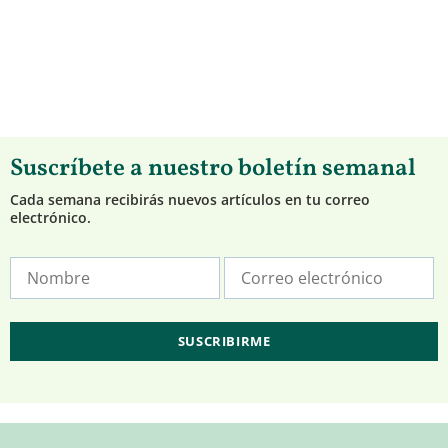
Suscríbete a nuestro boletín semanal
Cada semana recibirás nuevos artículos en tu correo
electrónico.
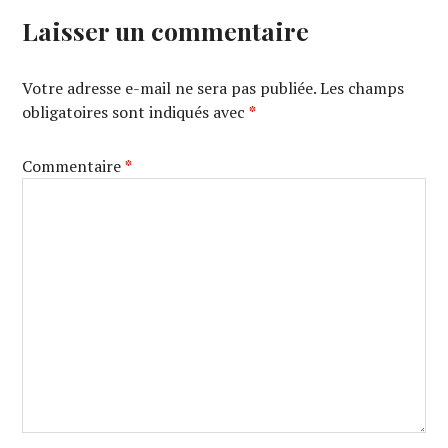
Laisser un commentaire
Votre adresse e-mail ne sera pas publiée.
Les champs
obligatoires sont indiqués avec
*
Commentaire
*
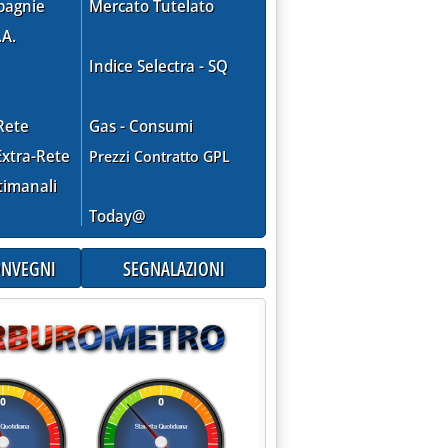
pagnie
Mercato Tutelato
.A.
Indice Selectra - SQ
Rete
Gas - Consumi
xtra-Rete
Prezzi Contratto GPL
timanali
Today@
CONVEGNI
SEGNALAZIONI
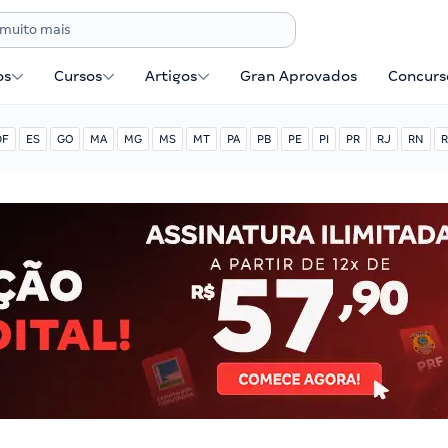
os
Cursos
Artigos
Gran Aprovados
Concurse
DF
ES
GO
MA
MG
MS
MT
PA
PB
PE
PI
PR
RJ
RN
R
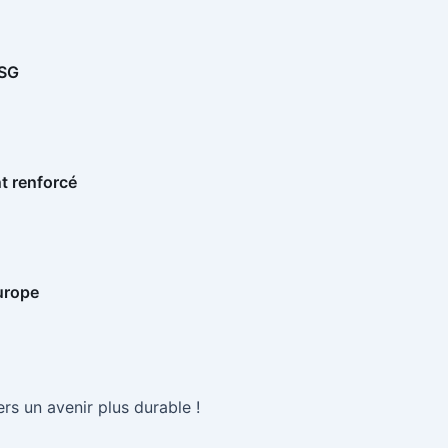
ESG
t renforcé
Europe
rs un avenir plus durable !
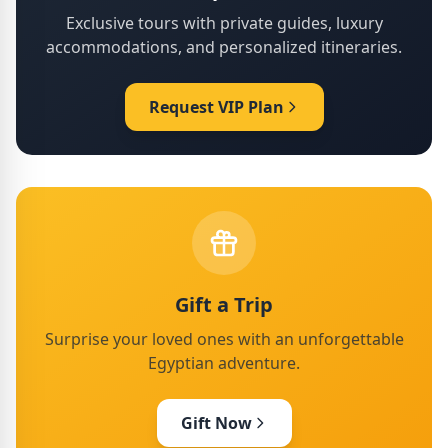
Exclusive tours with private guides, luxury
accommodations, and personalized itineraries.
Request VIP Plan
Gift a Trip
Surprise your loved ones with an unforgettable
Egyptian adventure.
Gift Now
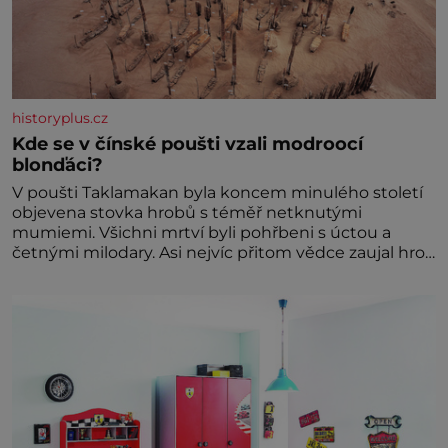
historyplus.cz
Kde se v čínské poušti vzali modroocí
blonďáci?
V poušti Taklamakan byla koncem minulého století
objevena stovka hrobů s téměř netknutými
mumiemi. Všichni mrtví byli pohřbeni s úctou a
četnými milodary. Asi nejvíc přitom vědce zaujal hrob
tříměsíčního chlapečka s modrou filcovou čapkou, z
níž se draly blonďaté vlásky. Fakt, že jsou těla
dávných lidí nesmírně dobře zachovalá, přičítají
odborníci zdejším klimatickým podmínkám. Sucho,
prosolené písky a extrémně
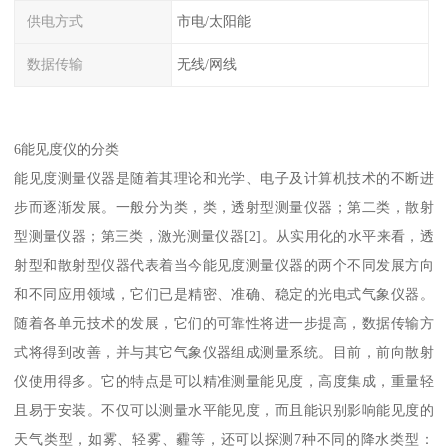
供电方式
市电/太阳能
数据传输
无线/网线
6能见度仪的分类
能见度测量仪器是随着其理论和光学、电子及计算机技术的不断进
步而逐渐发展。一般分为类，类，透射型测量仪器；第二类，散射
型测量仪器；第三类，激光测量仪器[2]。从实用化的水平来看，透
射型和散射型仪器代表着当今能见度测量仪器的两个不同发展方向
和不同应用领域，它们已是精密、准确、稳定的光电式气象仪器。
随着各单元技术的发展，它们的可靠性将进一步提高，数据传输方
式将得到改善，并与其它气象仪器组成测量系统。目前，前向散射
仪使用得多。它的特点是可以精准测量能见度，高度集成，重量轻
且易于安装。不仅可以测量水平能见度，而且能识别影响能见度的
天气类型，如雾、轻雾、霾等，还可以探测7种不同的降水类型：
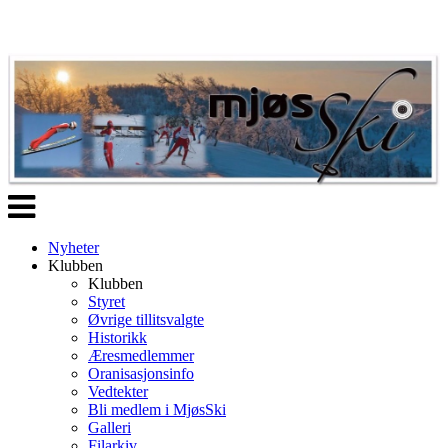
Veksle
navigasjon
Nyheter
Klubben
Klubben
Styret
Øvrige tillitsvalgte
Historikk
Æresmedlemmer
Oranisasjonsinfo
Vedtekter
Bli medlem i MjøsSki
Galleri
Filarkiv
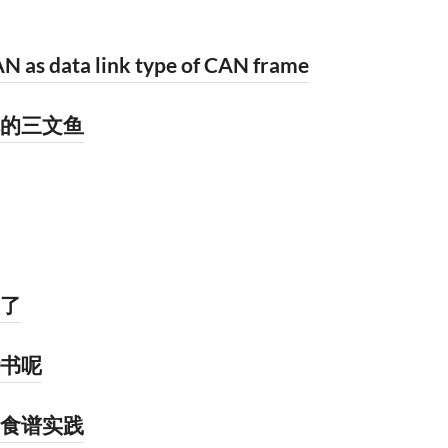
N as data link type of CAN frame
的三文鱼
了
书呢
食谱实践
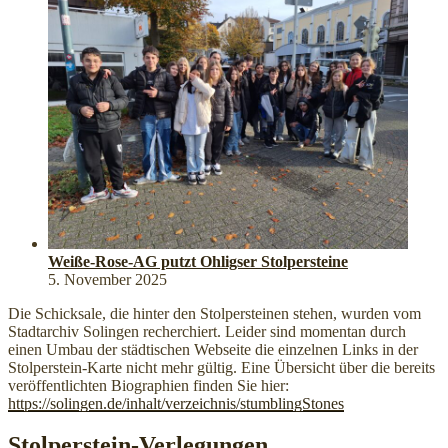
Weiße-Rose-AG putzt Ohligser Stolpersteine
5. November 2025
Die Schicksale, die hinter den Stolpersteinen stehen, wurden vom
Stadtarchiv Solingen recherchiert. Leider sind momentan durch
einen Umbau der städtischen Webseite die einzelnen Links in der
Stolperstein-Karte nicht mehr gültig. Eine Übersicht über die bereits
veröffentlichten Biographien finden Sie hier:
https://solingen.de/inhalt/verzeichnis/stumblingStones
Stolperstein-Verlegungen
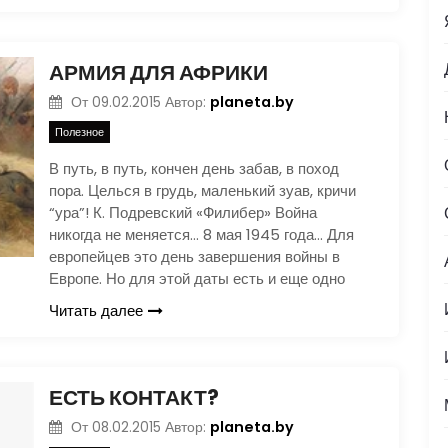
АРМИЯ ДЛЯ АФРИКИ
planeta.by
От
09.02.2015
Автор:
Полезное
В путь, в путь, кончен день забав, в поход
пора. Целься в грудь, маленький зуав, кричи
“ура”! К. Подревский «Филибер» Война
никогда не меняется… 8 мая 1945 года… Для
европейцев это день завершения войны в
Европе. Но для этой даты есть и еще одно
Читать далее
ЕСТЬ КОНТАКТ?
planeta.by
От
08.02.2015
Автор:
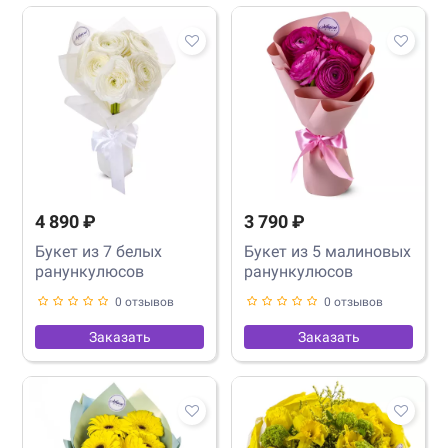
4 890 ₽
3 790 ₽
Букет из 7 белых
Букет из 5 малиновых
ранункулюсов
ранункулюсов
0 отзывов
0 отзывов
Заказать
Заказать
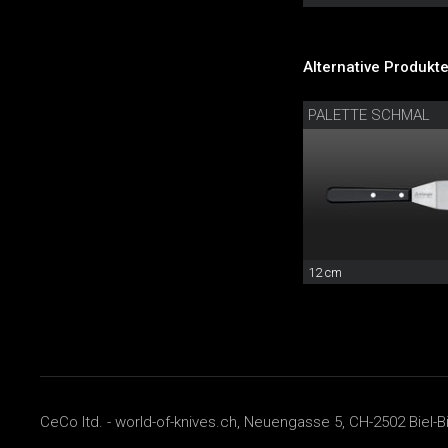
Alternative Produkte
PALETTE SCHMAL
12 cm
CeCo ltd. - world-of-knives.ch, Neuengasse 5, CH-2502 Biel-B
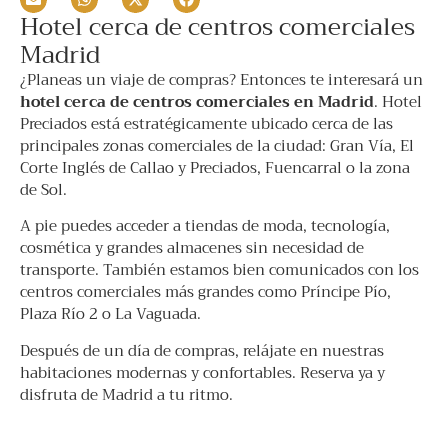
Hotel cerca de centros comerciales
Madrid
¿Planeas un viaje de compras? Entonces te interesará un
hotel cerca de centros comerciales en Madrid
. Hotel
Preciados está estratégicamente ubicado cerca de las
principales zonas comerciales de la ciudad: Gran Vía, El
Corte Inglés de Callao y Preciados, Fuencarral o la zona
de Sol.
A pie puedes acceder a tiendas de moda, tecnología,
cosmética y grandes almacenes sin necesidad de
transporte. También estamos bien comunicados con los
centros comerciales más grandes como Príncipe Pío,
Plaza Río 2 o La Vaguada.
Después de un día de compras, relájate en nuestras
habitaciones modernas y confortables. Reserva ya y
disfruta de Madrid a tu ritmo.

** Task to carry out **
Find each line in the material that contains the word "poušti", and copy those lines out.

** Completed exercise **
Kde se v čínské poušti vzali modroocí
V poušti Taklamakan byla koncem minulého století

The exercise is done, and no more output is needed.